DATASET RECORDS:
┌──
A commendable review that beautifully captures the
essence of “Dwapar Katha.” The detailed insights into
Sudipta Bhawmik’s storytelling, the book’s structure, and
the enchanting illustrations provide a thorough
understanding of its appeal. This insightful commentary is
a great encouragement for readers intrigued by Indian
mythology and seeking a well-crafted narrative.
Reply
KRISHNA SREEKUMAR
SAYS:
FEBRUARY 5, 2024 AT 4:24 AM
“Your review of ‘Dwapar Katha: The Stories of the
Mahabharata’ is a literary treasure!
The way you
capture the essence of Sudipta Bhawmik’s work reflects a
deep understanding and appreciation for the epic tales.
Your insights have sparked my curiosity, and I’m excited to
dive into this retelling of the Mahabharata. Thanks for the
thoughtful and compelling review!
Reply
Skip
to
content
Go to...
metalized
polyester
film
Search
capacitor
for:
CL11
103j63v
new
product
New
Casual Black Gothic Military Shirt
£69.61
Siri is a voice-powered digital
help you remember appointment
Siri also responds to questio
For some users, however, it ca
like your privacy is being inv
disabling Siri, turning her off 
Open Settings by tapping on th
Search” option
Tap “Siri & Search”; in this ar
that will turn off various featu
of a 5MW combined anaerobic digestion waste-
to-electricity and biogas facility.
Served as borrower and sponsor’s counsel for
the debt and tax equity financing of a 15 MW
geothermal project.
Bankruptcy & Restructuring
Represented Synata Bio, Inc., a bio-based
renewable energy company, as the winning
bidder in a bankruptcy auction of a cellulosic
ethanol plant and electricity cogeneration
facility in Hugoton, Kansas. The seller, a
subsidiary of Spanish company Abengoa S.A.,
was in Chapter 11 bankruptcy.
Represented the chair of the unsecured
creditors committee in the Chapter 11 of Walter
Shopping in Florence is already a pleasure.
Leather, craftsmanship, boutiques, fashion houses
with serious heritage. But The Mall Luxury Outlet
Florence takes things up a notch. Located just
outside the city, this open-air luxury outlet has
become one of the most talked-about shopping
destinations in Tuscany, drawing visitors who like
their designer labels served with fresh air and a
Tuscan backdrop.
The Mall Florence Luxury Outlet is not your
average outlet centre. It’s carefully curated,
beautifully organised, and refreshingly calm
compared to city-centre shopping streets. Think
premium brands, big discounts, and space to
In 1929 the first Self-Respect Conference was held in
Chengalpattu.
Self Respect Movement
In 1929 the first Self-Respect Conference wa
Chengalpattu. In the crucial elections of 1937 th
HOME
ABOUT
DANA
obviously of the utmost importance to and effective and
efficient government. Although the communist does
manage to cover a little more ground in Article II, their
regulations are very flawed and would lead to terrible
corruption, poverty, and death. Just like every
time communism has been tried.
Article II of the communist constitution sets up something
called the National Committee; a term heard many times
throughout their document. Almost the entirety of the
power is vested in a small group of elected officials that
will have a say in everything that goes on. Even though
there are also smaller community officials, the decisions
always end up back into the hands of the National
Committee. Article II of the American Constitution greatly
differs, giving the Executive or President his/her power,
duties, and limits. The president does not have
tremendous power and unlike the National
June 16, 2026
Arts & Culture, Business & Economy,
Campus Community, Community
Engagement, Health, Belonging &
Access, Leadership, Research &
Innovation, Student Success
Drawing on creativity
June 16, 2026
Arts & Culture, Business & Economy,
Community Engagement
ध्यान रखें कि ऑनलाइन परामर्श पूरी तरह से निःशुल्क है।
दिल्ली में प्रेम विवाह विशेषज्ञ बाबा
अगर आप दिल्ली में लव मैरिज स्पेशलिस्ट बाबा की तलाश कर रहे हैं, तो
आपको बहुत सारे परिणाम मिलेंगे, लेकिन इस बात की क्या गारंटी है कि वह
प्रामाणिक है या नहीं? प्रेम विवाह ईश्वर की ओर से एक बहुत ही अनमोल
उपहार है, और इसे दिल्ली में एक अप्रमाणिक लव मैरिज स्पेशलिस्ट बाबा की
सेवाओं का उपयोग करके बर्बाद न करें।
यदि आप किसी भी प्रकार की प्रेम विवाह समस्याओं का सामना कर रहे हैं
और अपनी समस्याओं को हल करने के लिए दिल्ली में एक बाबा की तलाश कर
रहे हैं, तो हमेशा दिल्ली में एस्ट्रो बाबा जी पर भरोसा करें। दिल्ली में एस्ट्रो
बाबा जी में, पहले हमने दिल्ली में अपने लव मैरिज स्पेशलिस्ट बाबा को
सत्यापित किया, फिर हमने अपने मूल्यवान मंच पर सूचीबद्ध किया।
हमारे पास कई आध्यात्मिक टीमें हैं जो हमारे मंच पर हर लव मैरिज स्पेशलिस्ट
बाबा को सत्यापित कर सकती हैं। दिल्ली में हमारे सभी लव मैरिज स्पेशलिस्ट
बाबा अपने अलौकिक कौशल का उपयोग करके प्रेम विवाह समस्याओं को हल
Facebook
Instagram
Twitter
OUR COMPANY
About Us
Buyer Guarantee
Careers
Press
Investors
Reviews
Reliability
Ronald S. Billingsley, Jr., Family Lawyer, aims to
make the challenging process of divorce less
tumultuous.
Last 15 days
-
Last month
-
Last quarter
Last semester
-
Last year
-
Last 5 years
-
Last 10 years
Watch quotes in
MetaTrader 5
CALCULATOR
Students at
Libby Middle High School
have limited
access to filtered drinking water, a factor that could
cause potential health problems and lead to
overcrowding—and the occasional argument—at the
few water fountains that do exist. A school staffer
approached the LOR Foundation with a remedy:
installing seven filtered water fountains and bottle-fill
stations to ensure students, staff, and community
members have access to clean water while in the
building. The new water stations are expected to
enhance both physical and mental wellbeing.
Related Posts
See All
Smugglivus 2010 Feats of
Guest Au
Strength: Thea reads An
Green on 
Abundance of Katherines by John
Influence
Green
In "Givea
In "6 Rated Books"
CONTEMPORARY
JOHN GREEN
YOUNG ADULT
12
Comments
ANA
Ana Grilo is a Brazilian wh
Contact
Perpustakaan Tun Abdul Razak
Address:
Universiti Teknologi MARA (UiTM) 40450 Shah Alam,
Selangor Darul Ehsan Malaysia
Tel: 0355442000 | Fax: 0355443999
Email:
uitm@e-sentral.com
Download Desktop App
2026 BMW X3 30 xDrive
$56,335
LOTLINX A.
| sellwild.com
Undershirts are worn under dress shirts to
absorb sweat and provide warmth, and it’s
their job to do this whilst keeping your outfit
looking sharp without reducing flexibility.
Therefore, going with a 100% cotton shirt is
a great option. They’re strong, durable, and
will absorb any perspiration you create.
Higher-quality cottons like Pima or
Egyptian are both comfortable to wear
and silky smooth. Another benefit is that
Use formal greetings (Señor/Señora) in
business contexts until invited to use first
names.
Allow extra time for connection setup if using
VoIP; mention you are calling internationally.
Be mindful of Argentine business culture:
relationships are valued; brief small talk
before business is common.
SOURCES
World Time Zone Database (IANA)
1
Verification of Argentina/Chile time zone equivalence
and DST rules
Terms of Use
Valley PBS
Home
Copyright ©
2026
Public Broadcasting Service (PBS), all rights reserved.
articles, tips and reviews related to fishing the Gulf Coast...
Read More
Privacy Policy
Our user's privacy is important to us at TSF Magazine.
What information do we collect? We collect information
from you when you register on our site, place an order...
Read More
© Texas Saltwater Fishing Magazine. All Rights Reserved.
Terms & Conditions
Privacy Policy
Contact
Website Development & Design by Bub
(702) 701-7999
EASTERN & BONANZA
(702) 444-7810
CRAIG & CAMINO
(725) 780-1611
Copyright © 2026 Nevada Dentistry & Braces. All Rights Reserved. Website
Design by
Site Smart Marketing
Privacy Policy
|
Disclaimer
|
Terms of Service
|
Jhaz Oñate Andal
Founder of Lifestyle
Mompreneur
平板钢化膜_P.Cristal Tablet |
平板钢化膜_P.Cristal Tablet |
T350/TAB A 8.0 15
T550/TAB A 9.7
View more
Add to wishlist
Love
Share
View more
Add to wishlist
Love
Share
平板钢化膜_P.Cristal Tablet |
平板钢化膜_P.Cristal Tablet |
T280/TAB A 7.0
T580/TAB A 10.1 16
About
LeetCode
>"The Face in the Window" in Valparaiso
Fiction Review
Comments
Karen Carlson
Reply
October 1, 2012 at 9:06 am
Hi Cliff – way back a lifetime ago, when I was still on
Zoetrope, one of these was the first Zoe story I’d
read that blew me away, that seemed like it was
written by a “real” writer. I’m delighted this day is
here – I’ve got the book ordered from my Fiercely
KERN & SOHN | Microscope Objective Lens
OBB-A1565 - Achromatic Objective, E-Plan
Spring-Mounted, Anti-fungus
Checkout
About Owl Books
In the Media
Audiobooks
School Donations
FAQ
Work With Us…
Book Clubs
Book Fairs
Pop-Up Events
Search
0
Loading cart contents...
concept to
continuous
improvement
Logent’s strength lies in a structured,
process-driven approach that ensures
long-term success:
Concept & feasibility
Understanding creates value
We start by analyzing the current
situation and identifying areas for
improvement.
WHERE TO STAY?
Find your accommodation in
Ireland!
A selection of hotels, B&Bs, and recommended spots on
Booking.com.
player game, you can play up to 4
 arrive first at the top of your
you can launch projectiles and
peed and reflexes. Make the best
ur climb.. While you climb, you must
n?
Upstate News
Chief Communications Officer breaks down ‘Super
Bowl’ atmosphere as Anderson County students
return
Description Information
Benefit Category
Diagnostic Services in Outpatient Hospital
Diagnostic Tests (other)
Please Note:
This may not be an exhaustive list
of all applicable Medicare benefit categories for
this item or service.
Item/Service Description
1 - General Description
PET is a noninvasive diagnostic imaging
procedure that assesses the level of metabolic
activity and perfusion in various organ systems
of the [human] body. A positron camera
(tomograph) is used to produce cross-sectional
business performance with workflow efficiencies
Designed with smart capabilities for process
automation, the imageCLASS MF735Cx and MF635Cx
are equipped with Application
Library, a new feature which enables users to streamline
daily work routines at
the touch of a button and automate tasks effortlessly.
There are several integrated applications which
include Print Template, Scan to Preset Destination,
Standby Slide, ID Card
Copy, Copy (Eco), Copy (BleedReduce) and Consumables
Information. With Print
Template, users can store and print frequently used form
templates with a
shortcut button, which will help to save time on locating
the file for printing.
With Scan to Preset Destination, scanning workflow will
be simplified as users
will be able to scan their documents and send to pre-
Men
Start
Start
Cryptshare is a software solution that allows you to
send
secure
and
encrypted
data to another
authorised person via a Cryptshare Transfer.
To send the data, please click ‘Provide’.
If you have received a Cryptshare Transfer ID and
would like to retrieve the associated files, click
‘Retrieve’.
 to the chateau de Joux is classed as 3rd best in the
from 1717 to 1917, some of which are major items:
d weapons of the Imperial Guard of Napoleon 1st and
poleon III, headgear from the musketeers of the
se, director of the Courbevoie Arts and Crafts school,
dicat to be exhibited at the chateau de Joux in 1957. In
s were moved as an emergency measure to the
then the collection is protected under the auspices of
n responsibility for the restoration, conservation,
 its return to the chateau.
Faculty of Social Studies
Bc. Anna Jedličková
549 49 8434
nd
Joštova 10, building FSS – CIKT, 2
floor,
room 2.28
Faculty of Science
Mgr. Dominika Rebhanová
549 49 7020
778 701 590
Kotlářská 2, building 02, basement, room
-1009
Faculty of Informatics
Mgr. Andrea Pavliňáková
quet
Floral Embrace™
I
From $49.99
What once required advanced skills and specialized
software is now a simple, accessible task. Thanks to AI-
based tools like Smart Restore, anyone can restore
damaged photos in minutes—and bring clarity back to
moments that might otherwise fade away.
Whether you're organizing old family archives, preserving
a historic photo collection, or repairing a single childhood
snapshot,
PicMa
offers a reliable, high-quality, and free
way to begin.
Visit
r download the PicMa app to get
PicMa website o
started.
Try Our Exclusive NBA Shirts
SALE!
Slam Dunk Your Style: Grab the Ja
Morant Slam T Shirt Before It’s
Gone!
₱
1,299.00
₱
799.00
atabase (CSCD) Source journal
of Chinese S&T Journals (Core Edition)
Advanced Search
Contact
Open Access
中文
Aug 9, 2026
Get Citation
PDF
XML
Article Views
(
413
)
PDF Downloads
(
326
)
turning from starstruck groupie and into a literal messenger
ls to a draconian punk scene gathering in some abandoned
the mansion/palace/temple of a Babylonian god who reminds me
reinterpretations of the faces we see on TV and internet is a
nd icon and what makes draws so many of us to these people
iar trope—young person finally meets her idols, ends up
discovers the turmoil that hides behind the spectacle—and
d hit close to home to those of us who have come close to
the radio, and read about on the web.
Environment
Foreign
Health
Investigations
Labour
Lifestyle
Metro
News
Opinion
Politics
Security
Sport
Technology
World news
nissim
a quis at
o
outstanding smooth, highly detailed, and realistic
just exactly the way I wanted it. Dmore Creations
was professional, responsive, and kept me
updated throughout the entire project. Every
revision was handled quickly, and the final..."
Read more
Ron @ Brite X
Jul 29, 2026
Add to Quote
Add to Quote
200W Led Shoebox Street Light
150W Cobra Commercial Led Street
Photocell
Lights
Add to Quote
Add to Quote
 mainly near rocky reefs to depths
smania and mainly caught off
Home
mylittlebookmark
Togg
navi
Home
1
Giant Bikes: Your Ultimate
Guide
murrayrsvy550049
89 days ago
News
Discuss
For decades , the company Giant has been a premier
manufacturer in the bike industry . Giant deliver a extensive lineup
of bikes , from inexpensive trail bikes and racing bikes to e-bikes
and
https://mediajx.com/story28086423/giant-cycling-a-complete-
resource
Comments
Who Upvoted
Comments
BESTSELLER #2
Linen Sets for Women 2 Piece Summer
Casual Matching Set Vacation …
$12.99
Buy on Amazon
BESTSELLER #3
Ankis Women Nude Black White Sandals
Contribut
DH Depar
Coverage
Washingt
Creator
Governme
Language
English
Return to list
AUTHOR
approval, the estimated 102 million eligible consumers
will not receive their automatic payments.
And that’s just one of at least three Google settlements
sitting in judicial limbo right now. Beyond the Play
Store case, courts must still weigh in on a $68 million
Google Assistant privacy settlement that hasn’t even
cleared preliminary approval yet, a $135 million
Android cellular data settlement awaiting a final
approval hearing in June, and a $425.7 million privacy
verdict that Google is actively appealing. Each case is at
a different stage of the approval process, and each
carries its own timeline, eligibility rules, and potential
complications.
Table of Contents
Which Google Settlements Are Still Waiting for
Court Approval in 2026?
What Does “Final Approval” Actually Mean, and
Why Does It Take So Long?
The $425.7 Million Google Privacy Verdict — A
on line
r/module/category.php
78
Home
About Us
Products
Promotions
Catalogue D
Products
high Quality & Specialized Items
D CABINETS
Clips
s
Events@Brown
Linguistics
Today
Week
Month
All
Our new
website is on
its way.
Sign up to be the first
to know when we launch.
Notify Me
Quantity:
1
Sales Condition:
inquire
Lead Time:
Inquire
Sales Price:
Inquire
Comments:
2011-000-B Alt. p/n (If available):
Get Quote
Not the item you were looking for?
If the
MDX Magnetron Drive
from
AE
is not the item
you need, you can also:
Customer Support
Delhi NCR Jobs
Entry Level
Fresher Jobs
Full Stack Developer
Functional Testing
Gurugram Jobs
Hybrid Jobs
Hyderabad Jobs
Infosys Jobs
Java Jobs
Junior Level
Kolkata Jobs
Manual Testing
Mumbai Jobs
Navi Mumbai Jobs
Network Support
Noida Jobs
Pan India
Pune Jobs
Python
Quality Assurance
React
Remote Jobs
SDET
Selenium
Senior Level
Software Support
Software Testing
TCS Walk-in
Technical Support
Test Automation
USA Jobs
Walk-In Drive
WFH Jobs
└──
WRITTEN TASK: For every line of the material above that contains the word "smooth", show the line.

RESULT OF THIS EXERCISE:
and silky smooth. Another benefit is that
outstanding smooth, highly detailed, and realistic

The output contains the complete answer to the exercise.